== Extract provided

How Navalny combined protests and anti-corruption campaigns to take on the Kremlin

Navalny’s innovative challenges to both the electoral and financial status quo ultimately didn’t win him any elections. But it has led to many enemies.

What’s unique about Navalny’s political tactics?

After studying law and finance, Navalny first formally entered Russian politics in 1999 — the same year Putin became Russia’s acting president. Navalny joined the liberal opposition party Yabloko. His support for a more nationalist agenda, however, at times aligned him with right-wing politics and put him in conflict with his own party’s leadership. Yabloko expelled him in 2007.

Still, Navalny never strayed far from politics: He instead started to challenge those with power from alternative avenues. While next working at a small law firm in Moscow, Navalny developed a penchant of buying up stocks in state-linked energy companies so he could attend shareholder meetings, challenge corporate leadership, and access paperwork documenting wrongdoing.

That led him in 2011 to establish the Anti-Corruption Foundation, which produced written and online video reports exposing high-level misconduct. In the following years, a related YouTube channel gained millions of followers.

====
== Records shown

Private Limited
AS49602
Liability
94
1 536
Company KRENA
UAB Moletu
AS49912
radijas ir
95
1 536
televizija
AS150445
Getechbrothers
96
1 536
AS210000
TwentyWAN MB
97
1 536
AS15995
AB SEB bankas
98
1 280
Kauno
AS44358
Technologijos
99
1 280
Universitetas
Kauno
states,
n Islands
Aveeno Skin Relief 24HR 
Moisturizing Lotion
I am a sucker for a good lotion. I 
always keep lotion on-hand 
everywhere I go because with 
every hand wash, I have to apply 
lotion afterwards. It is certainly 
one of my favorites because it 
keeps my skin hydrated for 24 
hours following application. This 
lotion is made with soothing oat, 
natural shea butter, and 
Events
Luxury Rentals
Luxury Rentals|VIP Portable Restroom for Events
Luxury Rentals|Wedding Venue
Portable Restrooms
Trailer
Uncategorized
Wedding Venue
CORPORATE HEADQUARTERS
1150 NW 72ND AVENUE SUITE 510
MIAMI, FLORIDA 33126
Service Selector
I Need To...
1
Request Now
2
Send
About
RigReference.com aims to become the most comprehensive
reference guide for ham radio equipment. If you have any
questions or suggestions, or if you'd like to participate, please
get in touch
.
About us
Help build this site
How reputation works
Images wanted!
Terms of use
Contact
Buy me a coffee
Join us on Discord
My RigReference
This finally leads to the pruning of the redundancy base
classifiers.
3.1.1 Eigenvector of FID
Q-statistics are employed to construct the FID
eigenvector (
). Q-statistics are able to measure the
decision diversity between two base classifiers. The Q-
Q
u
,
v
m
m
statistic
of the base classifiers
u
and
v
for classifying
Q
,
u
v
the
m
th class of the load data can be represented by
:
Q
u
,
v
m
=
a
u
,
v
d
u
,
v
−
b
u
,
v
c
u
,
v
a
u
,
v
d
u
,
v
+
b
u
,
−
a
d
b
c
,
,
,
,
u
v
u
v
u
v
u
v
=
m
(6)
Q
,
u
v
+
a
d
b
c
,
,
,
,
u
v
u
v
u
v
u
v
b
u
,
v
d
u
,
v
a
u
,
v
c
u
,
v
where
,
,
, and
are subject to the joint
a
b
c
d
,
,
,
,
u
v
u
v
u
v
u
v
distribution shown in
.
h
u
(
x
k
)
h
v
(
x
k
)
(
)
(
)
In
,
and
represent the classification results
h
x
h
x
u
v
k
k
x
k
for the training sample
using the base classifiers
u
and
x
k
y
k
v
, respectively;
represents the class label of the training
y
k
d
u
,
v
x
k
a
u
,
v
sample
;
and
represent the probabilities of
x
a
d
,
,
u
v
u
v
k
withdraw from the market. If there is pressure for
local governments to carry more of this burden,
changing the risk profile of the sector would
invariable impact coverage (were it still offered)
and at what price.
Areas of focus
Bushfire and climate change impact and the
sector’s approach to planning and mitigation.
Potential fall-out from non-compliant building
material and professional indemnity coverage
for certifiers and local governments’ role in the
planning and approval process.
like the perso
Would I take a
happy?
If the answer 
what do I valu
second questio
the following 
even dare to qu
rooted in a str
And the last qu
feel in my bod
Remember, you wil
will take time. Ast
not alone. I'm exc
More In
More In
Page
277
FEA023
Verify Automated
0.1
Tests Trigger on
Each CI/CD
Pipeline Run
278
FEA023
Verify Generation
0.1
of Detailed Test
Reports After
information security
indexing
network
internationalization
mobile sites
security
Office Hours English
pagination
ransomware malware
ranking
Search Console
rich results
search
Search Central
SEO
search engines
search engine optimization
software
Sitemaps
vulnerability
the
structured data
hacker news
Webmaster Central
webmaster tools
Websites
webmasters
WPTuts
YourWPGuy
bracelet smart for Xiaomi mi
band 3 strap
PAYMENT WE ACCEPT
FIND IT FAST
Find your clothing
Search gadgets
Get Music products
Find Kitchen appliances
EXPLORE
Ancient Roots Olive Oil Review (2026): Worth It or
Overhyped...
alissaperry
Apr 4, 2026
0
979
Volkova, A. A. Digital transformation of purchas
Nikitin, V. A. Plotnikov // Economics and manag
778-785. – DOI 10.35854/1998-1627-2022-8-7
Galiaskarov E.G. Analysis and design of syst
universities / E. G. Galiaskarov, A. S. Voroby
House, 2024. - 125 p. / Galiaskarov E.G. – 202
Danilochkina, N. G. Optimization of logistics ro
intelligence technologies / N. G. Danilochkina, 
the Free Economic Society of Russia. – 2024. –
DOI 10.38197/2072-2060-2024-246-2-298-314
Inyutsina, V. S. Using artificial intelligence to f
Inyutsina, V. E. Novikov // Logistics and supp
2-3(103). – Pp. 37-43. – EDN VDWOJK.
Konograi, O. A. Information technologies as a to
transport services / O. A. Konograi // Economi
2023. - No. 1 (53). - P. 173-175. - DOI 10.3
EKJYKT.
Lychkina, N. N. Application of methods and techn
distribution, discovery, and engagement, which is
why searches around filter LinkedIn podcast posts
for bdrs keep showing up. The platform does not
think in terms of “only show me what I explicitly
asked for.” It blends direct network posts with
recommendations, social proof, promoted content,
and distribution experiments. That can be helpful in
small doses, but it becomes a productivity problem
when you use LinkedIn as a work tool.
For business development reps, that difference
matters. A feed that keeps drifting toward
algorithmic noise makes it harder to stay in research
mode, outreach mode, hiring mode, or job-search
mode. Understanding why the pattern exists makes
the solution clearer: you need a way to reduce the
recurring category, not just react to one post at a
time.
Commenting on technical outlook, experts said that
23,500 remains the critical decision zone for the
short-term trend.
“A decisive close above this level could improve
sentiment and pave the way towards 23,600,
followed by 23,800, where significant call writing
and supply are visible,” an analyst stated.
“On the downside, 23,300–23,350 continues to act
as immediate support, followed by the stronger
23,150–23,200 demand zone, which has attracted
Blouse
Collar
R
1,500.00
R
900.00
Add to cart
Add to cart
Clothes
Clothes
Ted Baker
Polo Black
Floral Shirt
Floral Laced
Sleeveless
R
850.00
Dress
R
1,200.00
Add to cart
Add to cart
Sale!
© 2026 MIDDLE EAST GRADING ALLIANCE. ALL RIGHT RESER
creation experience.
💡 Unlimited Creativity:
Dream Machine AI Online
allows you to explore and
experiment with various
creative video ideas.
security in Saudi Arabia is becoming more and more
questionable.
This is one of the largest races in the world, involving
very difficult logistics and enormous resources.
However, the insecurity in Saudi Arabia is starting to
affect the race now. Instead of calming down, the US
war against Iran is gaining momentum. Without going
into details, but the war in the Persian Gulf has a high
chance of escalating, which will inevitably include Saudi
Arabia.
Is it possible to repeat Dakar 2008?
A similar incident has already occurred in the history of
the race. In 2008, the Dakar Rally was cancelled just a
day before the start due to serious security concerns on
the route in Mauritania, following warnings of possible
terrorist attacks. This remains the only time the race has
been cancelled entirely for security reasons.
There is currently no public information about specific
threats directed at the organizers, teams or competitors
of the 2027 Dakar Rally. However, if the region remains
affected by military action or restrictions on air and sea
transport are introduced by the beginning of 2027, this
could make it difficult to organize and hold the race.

====

Work order A: Can you repeat the Navalny article starting at "What’s unique about" and ending at "paperwork documenting wrongdoing.", but swap "Moscow" for "the Russian capital"?
Work order B:
From the Navalny article:
(i) In what year did Navalny first formally enter Russian politics?
(ii) Which party expelled him, and when?
(iii) What organization did he establish in 2011?
Answer using only the Navalny article.

Written reply A:
What’s unique about Navalny’s political tactics?

After studying law and finance, Navalny first formally entered Russian politics in 1999 — the same year Putin became Russia’s acting president. Navalny joined the liberal opposition party Yabloko. His support for a more nationalist agenda, however, at times aligned him with right-wing politics and put him in conflict with his own party’s leadership. Yabloko expelled him in 2007.

Still, Navalny never strayed far from politics: He instead started to challenge those with power from alternative avenues. While next working at a small law firm in the Russian capital, Navalny developed a penchant of buying up stocks in state-linked energy companies so he could attend shareholder meetings, challenge corporate leadership, and access paperwork documenting wrongdoing.

Written reply B:
(i) 1999
(ii) Yabloko, in 2007
(iii) The Anti-Corruption Foundation